Bagaimana Anda membayangkan pernikahan Gipsi? Dengan lagu-lagu dan tarian serta lingkaran warna-warni? Itu bagus. Tapi bisakah Anda bayangkan apa yang terjadi saat pengantin baru beristirahat di kamar tidur?
Bagian formal
Secara tradisional, pernikahan Roma berakhir pada usia yang cukup muda. Bagi kaum muda Eropa, usia 19 tahun adalah usia pencarian jati diri, bepergian, dan berpesta. Pernikahan apa, keluarga apa, apa yang Anda bicarakan? Namun, pengantin wanita berusia 19 tahun di kalangan orang Roma sudah menjadi wanita yang “terlalu dewasa”. Hampir kemarin, anak-anak menikah di sini, usia rata-rata antara lima belas dan delapan belas tahun.
Kata-kata para tetua dalam keluarga Roma adalah hukum. Oleh karena itu, orang tua (biasanya ayah) yang memilih calon pengantin. Persetujuan pengantin wanita untuk menikah dianggap sebagai formalitas belaka. Dia tidak memiliki hak untuk menolak kehendak kerabatnya.
Tidak perlu pergi ke kantor catatan sipil karena keluarga ini tidak membayangkan perceraian. Orang Roma Ortodoks menikah di gereja. Perayaan itu sendiri berlangsung selama tiga hari; para tamu yang hadir sekitar 300 orang.
“Tidak mungkin! Siapa yang akan memberi makan semua orang ini?”
Biasanya, semua biaya ditanggung oleh keluarga pengantin pria. Tetapi di India yang sama, semuanya justru sebaliknya – biaya keuangan ditanggung oleh keluarga pengantin wanita.
Pada perayaan tersebut, pria dan wanita duduk di meja yang terpisah. Ya, ini berlaku untuk kedua mempelai. Namun menurut tradisi, di hari kedua pernikahan, pengantin baru sudah duduk berdampingan satu sama lain di meja yang sama.
Saat malam tiba.
Pengantin wanita harus masih perawan. Hanya bagaimana cara memastikan bahwa di hadapan pasangan resmi, dia tidak tersentuh oleh tangan pria lain? Ada tiga cara:
Calon pengantin baru pergi ke kamar tempat mereka melakukan hubungan seks pertama kali. Beberapa waktu kemudian, para tamu dapat mengagumi noda darah yang tertinggal di seprai saat pemetikan bunga.
Pengantin wanita tetap berada di kamar bersama ketiga wanita tersebut, kehilangan keperawanannya dengan memasukkan jari yang dibungkus dengan selembar kain ke dalam vagina gadis itu.
Malam pernikahan kedua mempelai berlangsung tepat di meja pesta di depan para tamu.

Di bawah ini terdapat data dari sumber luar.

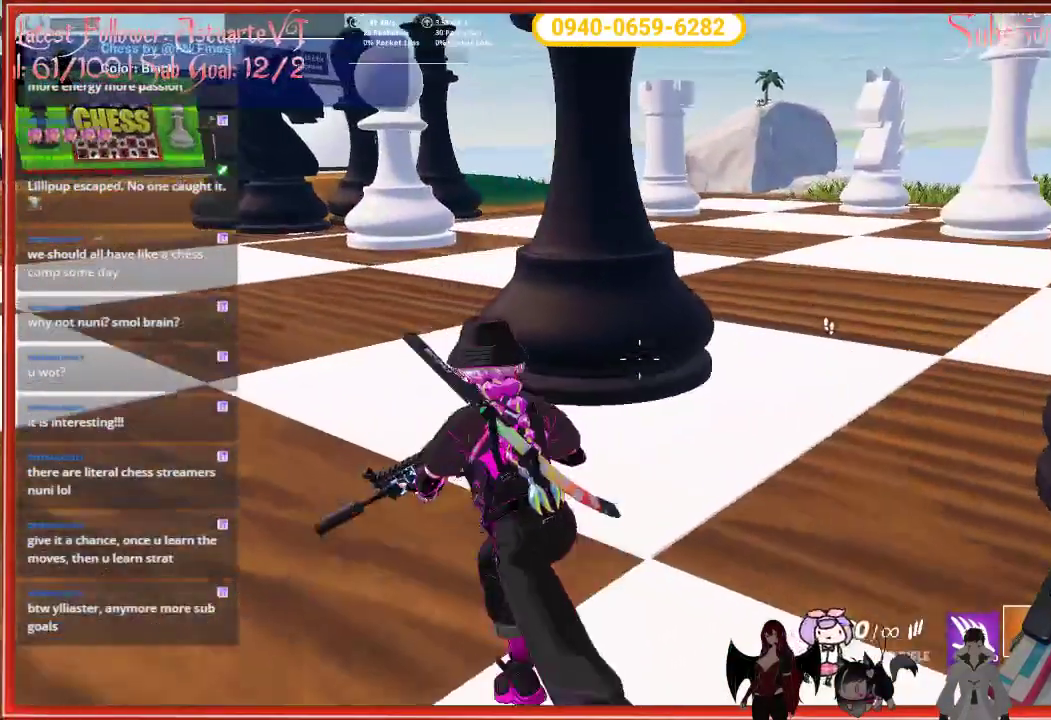
{"buttons": [], "left_stick": "down-right", "right_stick": "right", "events": [[100, "right_stick", "right"], [233, "left_stick", "left"], [400, "left_stick", "down"], [467, "left_stick", "down-right"]]}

Namun, perlu dicatat bahwa versi terakhir ini dianggap fiksi.
Ada pendapat bahwa pernikahan gipsi tanpa pertengkaran bukanlah pernikahan. Namun demikian, pertengkaran mabuk pada perayaan semacam itu tidak dapat diterima. Memang, meja pesta di acara seperti itu penuh dengan makanan dan minuman, tetapi pertengkaran mabuk di pesta pernikahan gipsi dianggap memalukan.
Hubungan seksual pertama terjadi; para tamu diperlihatkan seprai berdarah. Apa yang terjadi selanjutnya?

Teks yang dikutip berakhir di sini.